When using **remotely defined schemas**, versions depend on the organization providing those schemas,
and it is their responsibility to offer a way of keeping track of different schema versions.

The ``JsonSchemaResolver`` object resolves ``$ref`` in the JSON schema. The ``HTTPSchemaDownloader`` object retrieves
schemas from a remote location, and optionally saves them in the local file system, following the structure:
``schemas_remote/<org>/<project>/<version>/<schema_name>``. An example may be:

.. code:: python

    from hepdata_validator.data_file_validator import DataFileValidator
    data_validator = DataFileValidator()

    # Split remote schema path and schema name
    schema_path = 'https://scikit-hep.org/pyhf/schemas/1.0.0/'
    schema_name = 'workspace.json'

    # Create JsonSchemaResolver object to resolve $ref in JSON schema
    from hepdata_validator.schema_resolver import JsonSchemaResolver
    pyhf_resolver = JsonSchemaResolver(schema_path)

    # Create HTTPSchemaDownloader object to validate against remote schema
    from hepdata_validator.schema_downloader import HTTPSchemaDownloader
    pyhf_downloader = HTTPSchemaDownloader(pyhf_resolver, schema_path)

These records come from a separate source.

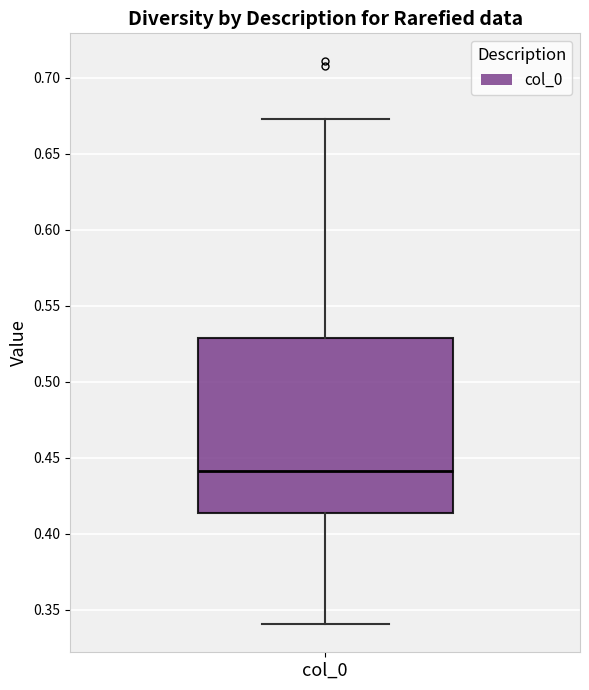

Read this box plot against the y-axis: the position of the median line, the range covered by the box, and the ends of both whiskers. The values are not printed on the chart, so give them approximately, as read against the axis.

median 0.440, box 0.415 to 0.530, whiskers 0.340 to 0.675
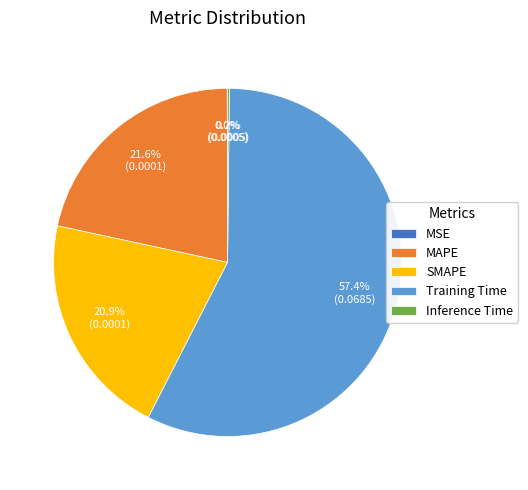

True or false: SMAPE accounts for 12% of the total.

False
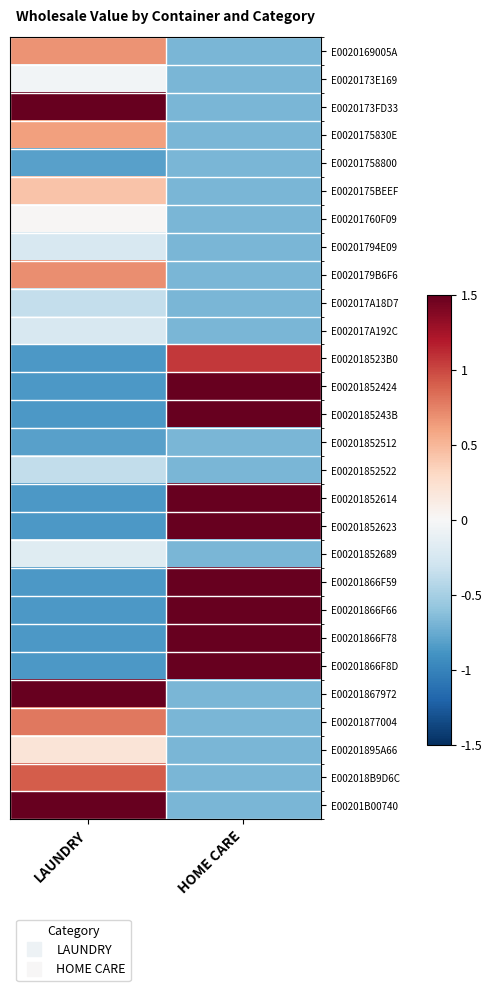

How many data points does each series have?

2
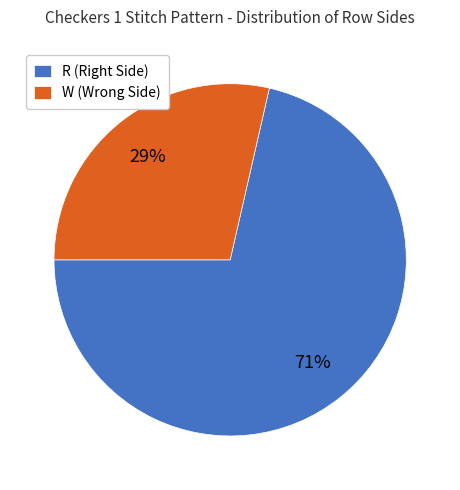

Which category accounts for the majority?

R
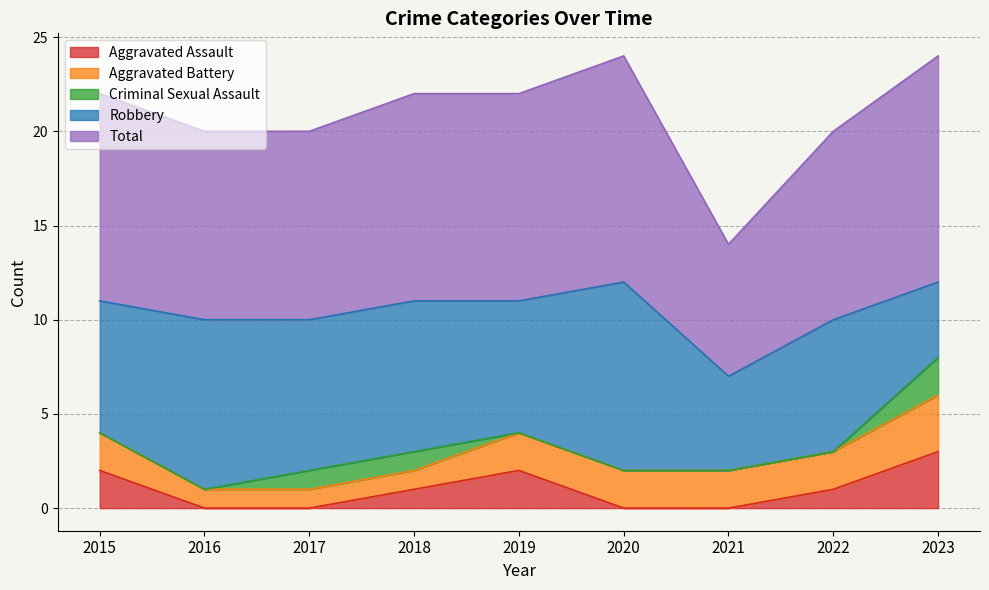

At how many categories does at least one series exceed 11?

2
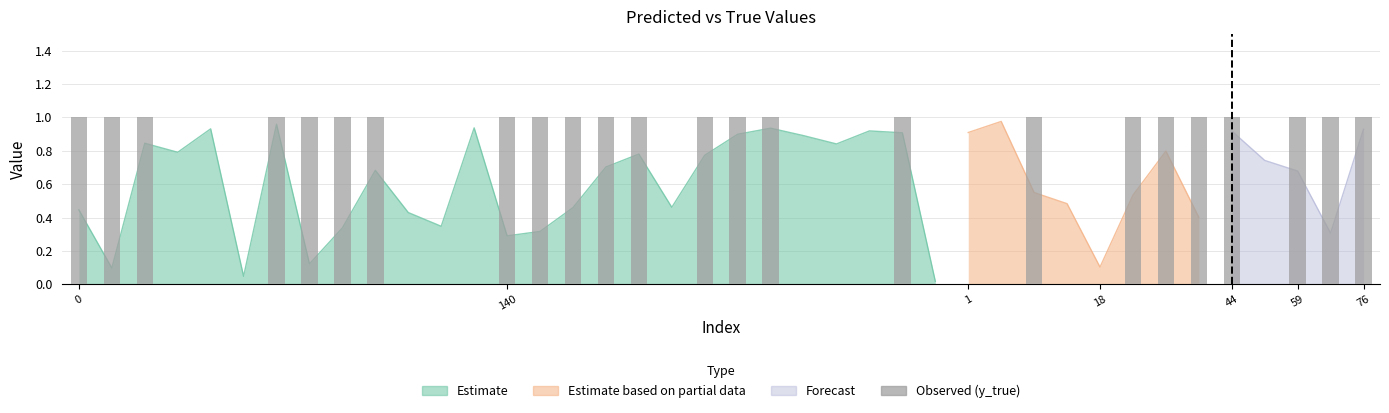

Read the value at 15.

1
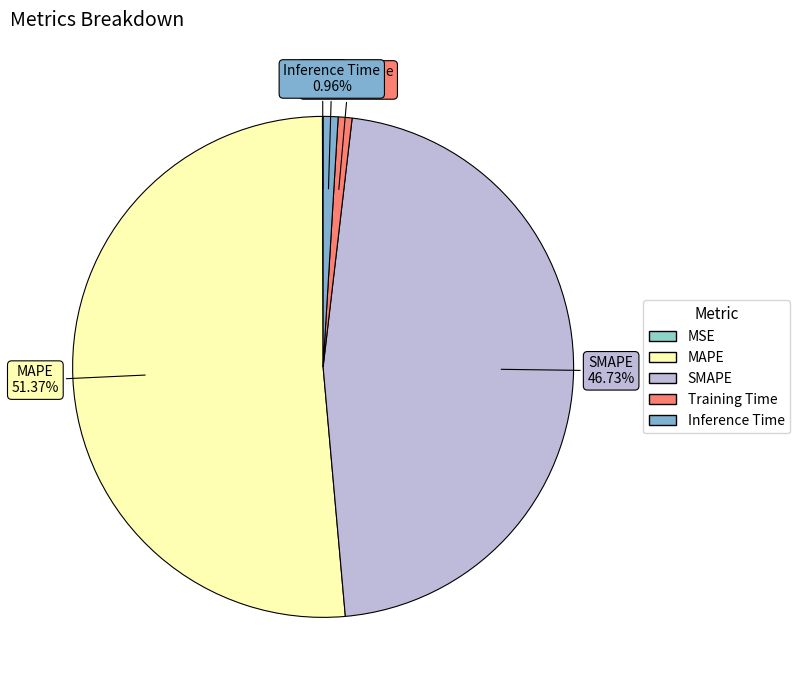

To the nearest percent, what is the difference between the SMAPE and Training Time slice percentages?

46%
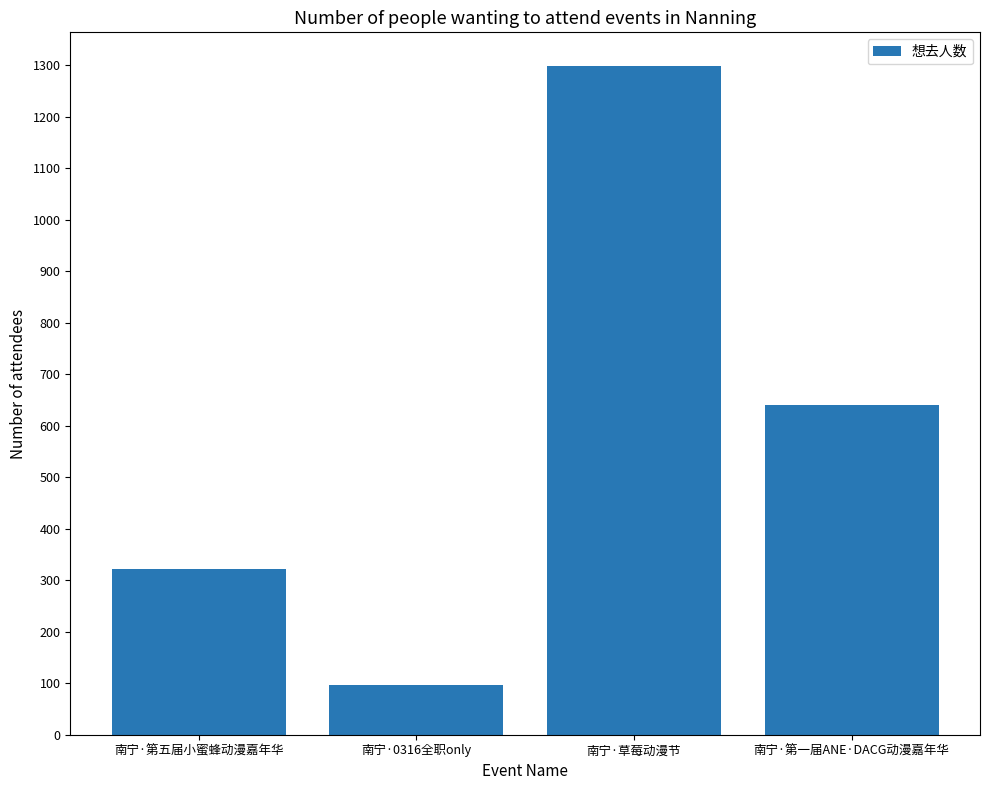

What is the label of the 4th bar from the right?

南宁·第五届小蜜蜂动漫嘉年华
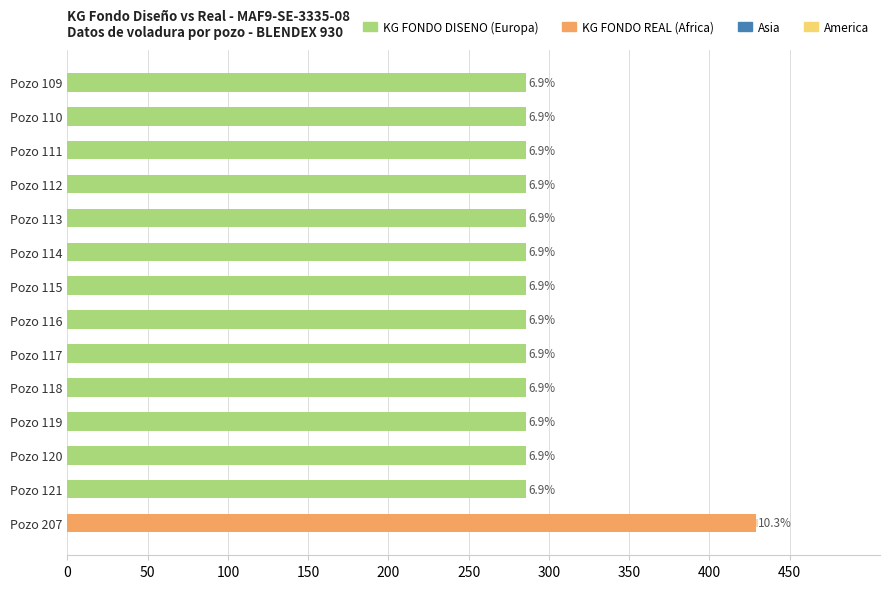

Which series has the largest total across all categories?

KG FONDO DISENO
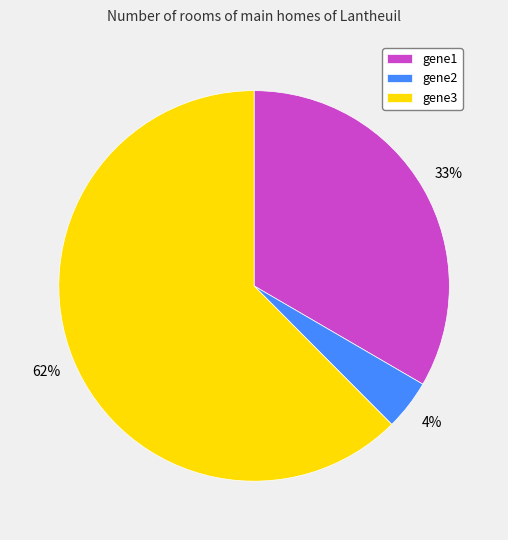

Is the sum of gene2 and gene3 greater than half?

Yes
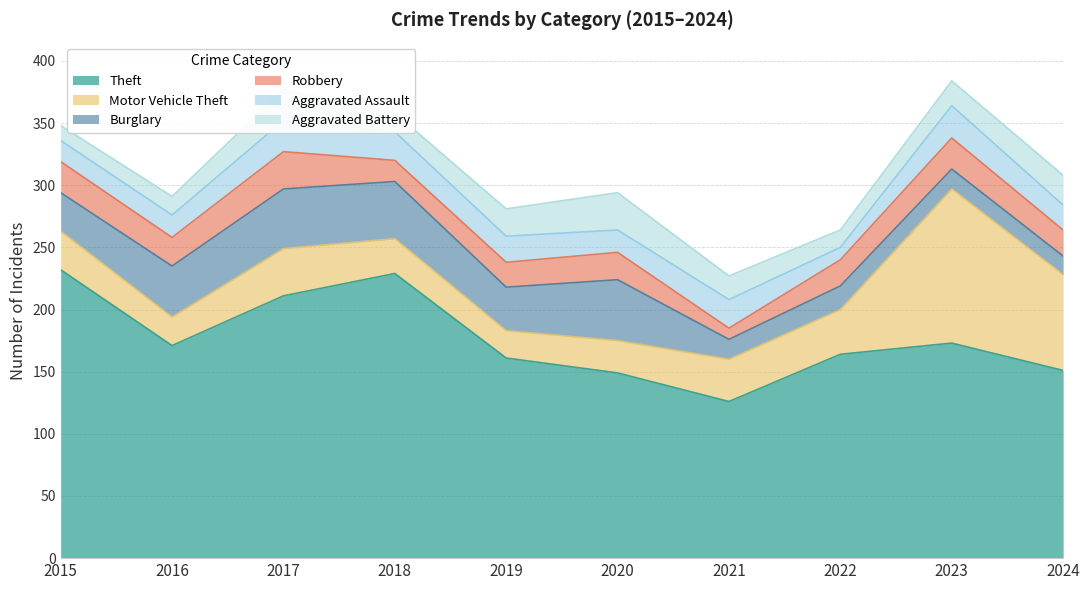

What is the difference between the Robbery values at 2020 and 2023?

3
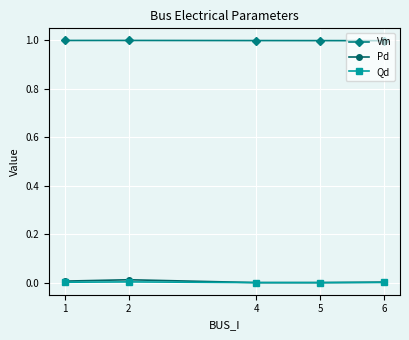

True or false: Vm has more than 0 points higher than both neighbors.

True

    # Retrieve and save the remote schema in the local path
    pyhf_type = pyhf_downloader.get_schema_type(schema_name)
    pyhf_spec = pyhf_downloader.get_schema_spec(schema_name)
    pyhf_downloader.save_locally(schema_name, pyhf_spec)

    # Load the custom schema as a custom type
    import os
    pyhf_path = os.path.join(pyhf_downloader.schemas_path, schema_name)
    data_validator.load_custom_schema(pyhf_type, pyhf_path)

    # Validate a specific schema instance
    data_validator.validate(file_path='pyhf_workspace.json', file_type=pyhf_type)


The native HEPData JSON schema are provided as part of the ``hepdata-validator`` package and it is not necessary to
download them. However, in principle, for testing purposes, note that the same mechanism above could be used with:

.. code:: python

    schema_path = 'https://hepdata.net/submission/schemas/1.1.0/'
    schema_name = 'data_schema.json'

and passing a HEPData YAML data file as the ``file_path`` argument of the ``validate`` method.